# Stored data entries
= Beginning of Section =

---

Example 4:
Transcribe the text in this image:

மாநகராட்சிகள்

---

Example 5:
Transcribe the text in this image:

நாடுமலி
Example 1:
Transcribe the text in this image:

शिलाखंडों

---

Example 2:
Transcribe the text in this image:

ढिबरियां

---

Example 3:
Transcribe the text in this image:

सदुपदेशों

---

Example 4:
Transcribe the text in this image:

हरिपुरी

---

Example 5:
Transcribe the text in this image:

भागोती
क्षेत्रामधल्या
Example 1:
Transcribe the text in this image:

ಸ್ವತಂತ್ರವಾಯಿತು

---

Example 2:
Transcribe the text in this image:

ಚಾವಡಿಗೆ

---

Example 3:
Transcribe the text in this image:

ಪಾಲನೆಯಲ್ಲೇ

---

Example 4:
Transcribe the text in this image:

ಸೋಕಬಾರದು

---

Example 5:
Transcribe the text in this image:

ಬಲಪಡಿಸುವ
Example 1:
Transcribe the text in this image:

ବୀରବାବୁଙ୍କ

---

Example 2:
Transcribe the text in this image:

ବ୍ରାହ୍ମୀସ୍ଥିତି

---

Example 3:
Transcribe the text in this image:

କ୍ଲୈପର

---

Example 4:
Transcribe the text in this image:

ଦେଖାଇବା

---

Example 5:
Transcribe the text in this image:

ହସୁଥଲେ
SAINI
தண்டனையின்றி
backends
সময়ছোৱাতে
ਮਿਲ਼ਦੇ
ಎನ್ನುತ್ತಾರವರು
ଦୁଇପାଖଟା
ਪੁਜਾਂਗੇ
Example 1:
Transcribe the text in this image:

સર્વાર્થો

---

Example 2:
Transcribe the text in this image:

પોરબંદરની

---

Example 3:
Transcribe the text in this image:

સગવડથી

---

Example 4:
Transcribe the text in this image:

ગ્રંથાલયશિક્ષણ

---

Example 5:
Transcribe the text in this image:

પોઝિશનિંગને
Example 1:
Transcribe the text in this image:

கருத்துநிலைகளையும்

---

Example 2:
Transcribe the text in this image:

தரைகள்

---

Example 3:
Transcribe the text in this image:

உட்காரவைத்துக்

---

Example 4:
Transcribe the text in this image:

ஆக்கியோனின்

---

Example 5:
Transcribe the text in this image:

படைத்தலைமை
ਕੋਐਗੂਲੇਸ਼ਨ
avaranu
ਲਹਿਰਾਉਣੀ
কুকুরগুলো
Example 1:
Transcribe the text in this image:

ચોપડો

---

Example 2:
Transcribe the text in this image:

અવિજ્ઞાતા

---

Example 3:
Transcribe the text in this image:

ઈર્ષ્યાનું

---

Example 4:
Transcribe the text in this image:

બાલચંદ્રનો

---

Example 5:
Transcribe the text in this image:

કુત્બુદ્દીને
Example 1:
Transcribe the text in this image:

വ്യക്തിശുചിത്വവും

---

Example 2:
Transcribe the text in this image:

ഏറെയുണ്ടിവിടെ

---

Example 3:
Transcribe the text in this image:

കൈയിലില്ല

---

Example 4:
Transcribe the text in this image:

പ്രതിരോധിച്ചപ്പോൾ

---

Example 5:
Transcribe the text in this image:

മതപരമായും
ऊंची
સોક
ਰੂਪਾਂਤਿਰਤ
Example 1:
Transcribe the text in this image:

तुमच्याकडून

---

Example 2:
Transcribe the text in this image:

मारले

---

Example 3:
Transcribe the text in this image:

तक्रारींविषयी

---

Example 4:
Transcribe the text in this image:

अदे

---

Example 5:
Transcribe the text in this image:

= End of Section =

# ABOUT THIS EXERCISE
Every line above is to be duplicated exactly as shown.

# SOLUTION FOR THIS EXERCISE
---

Example 4:
Transcribe the text in this image:

மாநகராட்சிகள்

---

Example 5:
Transcribe the text in this image:

நாடுமலி
Example 1:
Transcribe the text in this image:

शिलाखंडों

---

Example 2:
Transcribe the text in this image:

ढिबरियां

---

Example 3:
Transcribe the text in this image:

सदुपदेशों

---

Example 4:
Transcribe the text in this image:

हरिपुरी

---

Example 5:
Transcribe the text in this image:

भागोती
क्षेत्रामधल्या
Example 1:
Transcribe the text in this image:

ಸ್ವತಂತ್ರವಾಯಿತು

---

Example 2:
Transcribe the text in this image:

ಚಾವಡಿಗೆ

---

Example 3:
Transcribe the text in this image:

ಪಾಲನೆಯಲ್ಲೇ

---

Example 4:
Transcribe the text in this image:

ಸೋಕಬಾರದು

---

Example 5:
Transcribe the text in this image:

ಬಲಪಡಿಸುವ
Example 1:
Transcribe the text in this image:

ବୀରବାବୁଙ୍କ

---

Example 2:
Transcribe the text in this image:

ବ୍ରାହ୍ମୀସ୍ଥିତି

---

Example 3:
Transcribe the text in this image:

କ୍ଲୈପର

---

Example 4:
Transcribe the text in this image:

ଦେଖାଇବା

---

Example 5:
Transcribe the text in this image:

ହସୁଥଲେ
SAINI
தண்டனையின்றி
backends
সময়ছোৱাতে
ਮਿਲ਼ਦੇ
ಎನ್ನುತ್ತಾರವರು
ଦୁଇପାଖଟା
ਪੁਜਾਂਗੇ
Example 1:
Transcribe the text in this image:

સર્વાર્થો

---

Example 2:
Transcribe the text in this image:

પોરબંદરની

---

Example 3:
Transcribe the text in this image:

સગવડથી

---

Example 4:
Transcribe the text in this image:

ગ્રંથાલયશિક્ષણ

---

Example 5:
Transcribe the text in this image:

પોઝિશનિંગને
Example 1:
Transcribe the text in this image:

கருத்துநிலைகளையும்

---

Example 2:
Transcribe the text in this image:

தரைகள்

---

Example 3:
Transcribe the text in this image:

உட்காரவைத்துக்

---

Example 4:
Transcribe the text in this image:

ஆக்கியோனின்

---

Example 5:
Transcribe the text in this image:

படைத்தலைமை
ਕੋਐਗੂਲੇਸ਼ਨ
avaranu
ਲਹਿਰਾਉਣੀ
কুকুরগুলো
Example 1:
Transcribe the text in this image:

ચોપડો

---

Example 2:
Transcribe the text in this image:

અવિજ્ઞાતા

---

Example 3:
Transcribe the text in this image:

ઈર્ષ્યાનું

---

Example 4:
Transcribe the text in this image:

બાલચંદ્રનો

---

Example 5:
Transcribe the text in this image:

કુત્બુદ્દીને
Example 1:
Transcribe the text in this image:

വ്യക്തിശുചിത്വവും

---

Example 2:
Transcribe the text in this image:

ഏറെയുണ്ടിവിടെ

---

Example 3:
Transcribe the text in this image:

കൈയിലില്ല

---

Example 4:
Transcribe the text in this image:

പ്രതിരോധിച്ചപ്പോൾ

---

Example 5:
Transcribe the text in this image:

മതപരമായും
ऊंची
સોક
ਰੂਪਾਂਤਿਰਤ
Example 1:
Transcribe the text in this image:

तुमच्याकडून

---

Example 2:
Transcribe the text in this image:

मारले

---

Example 3:
Transcribe the text in this image:

तक्रारींविषयी

---

Example 4:
Transcribe the text in this image:

अदे

---

Example 5:
Transcribe the text in this image:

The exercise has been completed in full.